** Exercise tasks **
#1 In the Security Pills newsletter text, restate the part that opens with the words "Security Pills - Issue" and closes with "every Monday morning.", replacing "Monday" with "Friday".
#2 Continue the Security Pills newsletter text after its final line.

Source passage: Begin

Security Pills - Issue 50

Release Date: 18th December 2023 | Issue: 50 | Subscribe

The Security Pills newsletter is a hand curated zine (delivered once per week) that highlights security related-news. 10+ hours of reading and analysis condensed into a 5-minute summary every Monday morning.

Sponsor
Would you like to become a sponsor for our newsletter? Our mission is to highlight security-related news with a focus on quality content, while we help people staying up to date with this corner of the industry.If you are interested, reach out to hello@securitypills.news with your ad idea to get started!

 ⚠️ Read this issue as a webpage to avoid the clipped email version

Hey there 👋,

Hope your weekend was great! I went snowshoeing this weekend — what a fantastic experience!

This will be the last issue for the year, but no worries, we'll be back on January 8th with some new features and improvements. I'm so excited to share with you what I've been building over the past few months.

As always, sit comfortably and enjoy today’s newsletter with a cup of coffee ☕️ . I recommend browsing our website to see the entire edition, since it's possible that your email provider might have trimmed some of the content.

• 🛠️ Application Security — Tricks for Reliable Split-Second DNS Rebinding in Chrome and Safari | Finding that one weird endpoint with Bambdas | TInjA.

Source passage: End
Data for analysis: Begin

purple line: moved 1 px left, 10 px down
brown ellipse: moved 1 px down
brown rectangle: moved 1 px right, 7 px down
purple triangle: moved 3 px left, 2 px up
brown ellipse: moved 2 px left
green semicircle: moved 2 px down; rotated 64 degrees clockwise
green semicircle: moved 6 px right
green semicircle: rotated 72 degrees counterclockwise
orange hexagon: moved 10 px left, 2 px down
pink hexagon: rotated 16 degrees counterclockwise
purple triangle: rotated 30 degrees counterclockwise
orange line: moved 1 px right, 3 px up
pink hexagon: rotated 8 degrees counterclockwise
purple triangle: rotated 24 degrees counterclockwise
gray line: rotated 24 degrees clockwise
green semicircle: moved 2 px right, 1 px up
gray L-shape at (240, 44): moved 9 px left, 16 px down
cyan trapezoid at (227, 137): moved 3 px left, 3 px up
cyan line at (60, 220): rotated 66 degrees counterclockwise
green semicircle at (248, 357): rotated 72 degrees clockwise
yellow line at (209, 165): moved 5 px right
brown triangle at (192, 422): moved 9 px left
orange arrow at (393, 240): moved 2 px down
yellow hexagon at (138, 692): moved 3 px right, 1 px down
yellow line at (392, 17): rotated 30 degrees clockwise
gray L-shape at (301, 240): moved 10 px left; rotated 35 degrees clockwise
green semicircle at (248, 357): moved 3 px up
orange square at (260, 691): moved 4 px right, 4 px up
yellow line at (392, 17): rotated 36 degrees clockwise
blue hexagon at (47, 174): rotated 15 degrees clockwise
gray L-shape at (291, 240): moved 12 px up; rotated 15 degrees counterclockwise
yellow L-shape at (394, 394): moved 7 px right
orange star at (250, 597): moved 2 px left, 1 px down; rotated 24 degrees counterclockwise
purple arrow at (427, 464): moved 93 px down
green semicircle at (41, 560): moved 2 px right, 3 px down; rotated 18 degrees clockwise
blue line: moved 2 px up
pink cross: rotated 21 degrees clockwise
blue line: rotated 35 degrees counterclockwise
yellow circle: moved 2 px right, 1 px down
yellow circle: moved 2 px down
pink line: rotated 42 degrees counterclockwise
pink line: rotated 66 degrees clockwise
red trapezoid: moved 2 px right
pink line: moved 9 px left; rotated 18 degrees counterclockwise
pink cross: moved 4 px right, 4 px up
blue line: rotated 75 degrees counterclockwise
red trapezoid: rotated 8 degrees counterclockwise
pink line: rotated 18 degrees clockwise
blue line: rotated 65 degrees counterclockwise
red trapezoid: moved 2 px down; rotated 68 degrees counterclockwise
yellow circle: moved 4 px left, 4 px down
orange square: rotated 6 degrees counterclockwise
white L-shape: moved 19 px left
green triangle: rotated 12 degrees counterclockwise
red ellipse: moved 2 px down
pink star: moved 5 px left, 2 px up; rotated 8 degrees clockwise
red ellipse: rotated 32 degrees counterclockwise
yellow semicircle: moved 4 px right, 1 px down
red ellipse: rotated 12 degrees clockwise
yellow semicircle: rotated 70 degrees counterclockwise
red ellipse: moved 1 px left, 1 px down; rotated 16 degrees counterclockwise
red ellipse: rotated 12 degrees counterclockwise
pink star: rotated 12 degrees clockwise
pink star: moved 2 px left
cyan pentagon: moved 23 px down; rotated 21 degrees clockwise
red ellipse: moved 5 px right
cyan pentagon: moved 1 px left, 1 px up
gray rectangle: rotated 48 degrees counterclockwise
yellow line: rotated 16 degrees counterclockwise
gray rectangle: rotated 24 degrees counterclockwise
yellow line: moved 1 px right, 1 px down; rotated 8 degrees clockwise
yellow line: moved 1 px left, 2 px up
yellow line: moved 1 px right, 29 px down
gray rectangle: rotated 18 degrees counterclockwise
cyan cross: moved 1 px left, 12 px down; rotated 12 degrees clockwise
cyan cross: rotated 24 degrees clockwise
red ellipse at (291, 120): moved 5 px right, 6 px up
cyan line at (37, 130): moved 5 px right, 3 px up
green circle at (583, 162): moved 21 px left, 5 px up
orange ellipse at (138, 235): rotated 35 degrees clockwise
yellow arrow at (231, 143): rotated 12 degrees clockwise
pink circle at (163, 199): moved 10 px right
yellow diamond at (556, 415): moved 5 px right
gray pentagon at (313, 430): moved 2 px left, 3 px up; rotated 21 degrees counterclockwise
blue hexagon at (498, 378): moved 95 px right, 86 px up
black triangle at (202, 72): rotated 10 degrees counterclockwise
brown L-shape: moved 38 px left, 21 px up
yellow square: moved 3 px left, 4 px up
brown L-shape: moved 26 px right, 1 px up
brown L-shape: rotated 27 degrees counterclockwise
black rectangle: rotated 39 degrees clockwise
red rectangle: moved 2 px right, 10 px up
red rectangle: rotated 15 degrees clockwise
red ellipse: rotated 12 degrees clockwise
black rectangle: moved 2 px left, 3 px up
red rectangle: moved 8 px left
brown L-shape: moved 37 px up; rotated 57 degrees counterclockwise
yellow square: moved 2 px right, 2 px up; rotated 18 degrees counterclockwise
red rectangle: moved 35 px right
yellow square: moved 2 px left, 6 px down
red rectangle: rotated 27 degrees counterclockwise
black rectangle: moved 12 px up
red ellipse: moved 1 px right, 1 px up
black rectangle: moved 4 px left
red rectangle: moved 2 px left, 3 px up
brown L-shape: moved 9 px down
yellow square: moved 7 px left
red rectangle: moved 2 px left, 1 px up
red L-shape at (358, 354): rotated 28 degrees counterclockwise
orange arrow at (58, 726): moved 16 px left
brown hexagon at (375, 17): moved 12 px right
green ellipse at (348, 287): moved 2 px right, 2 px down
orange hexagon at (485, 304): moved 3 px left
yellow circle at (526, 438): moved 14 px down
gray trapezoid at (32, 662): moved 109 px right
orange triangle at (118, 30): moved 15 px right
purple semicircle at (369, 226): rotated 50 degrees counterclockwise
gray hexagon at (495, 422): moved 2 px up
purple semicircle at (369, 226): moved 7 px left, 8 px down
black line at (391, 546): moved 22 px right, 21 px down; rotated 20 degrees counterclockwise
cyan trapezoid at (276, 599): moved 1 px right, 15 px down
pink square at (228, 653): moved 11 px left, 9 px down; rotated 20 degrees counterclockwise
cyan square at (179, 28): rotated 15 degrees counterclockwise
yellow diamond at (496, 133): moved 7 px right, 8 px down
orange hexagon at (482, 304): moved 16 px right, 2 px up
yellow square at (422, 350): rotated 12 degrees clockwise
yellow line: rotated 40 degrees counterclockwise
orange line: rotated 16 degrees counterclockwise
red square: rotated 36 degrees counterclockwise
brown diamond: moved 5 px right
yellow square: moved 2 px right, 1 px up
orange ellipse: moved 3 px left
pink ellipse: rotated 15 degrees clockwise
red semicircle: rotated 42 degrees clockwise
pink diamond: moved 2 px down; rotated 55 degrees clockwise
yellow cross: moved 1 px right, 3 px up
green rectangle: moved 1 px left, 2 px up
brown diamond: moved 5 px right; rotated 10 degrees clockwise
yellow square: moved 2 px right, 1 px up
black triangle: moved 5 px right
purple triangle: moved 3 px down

Data for analysis: End

** Answers for the tasks **
#1
Security Pills - Issue 50

Release Date: 18th December 2023 | Issue: 50 | Subscribe

The Security Pills newsletter is a hand curated zine (delivered once per week) that highlights security related-news. 10+ hours of reading and analysis condensed into a 5-minute summary every Friday morning.

#2
• 🛡️Blue Team — Understanding Crucial Windows Processes | Navigating the Maze of Incident Response | A Comprehensive Analysis of Outlook Attack Vectors.

• ☁️ Cloud Security — AWS Organizations Defaults & Pivoting | Detect Runtime Security Threats in Amazon ECS and AWS Fargate | AWS Summarize Account Activity.

• 🐳 Container Security — The Elastic Container Project for Security Research | terraform-null-lable: The why and how it should be used.

• 🤖 Machine Learning — 2024 AI Predictions and Considerations | Synthetic Recollections | damn-vulnerable-llm-agent.

• ⚔️ Red Team — Process Injection Using Windows Thread Pools | Decompiler Explorer | avred.

• 📦️ Supply Chain — Recommended Practices for Managing OSS and SBOM | +1500 HuggingFace API Tokens were exposed.

• 🕵️ Threat Hunting — Cloudypots: Uncovering Novel Attack Techniques | EDR Telemtry | adversary-emulation-library.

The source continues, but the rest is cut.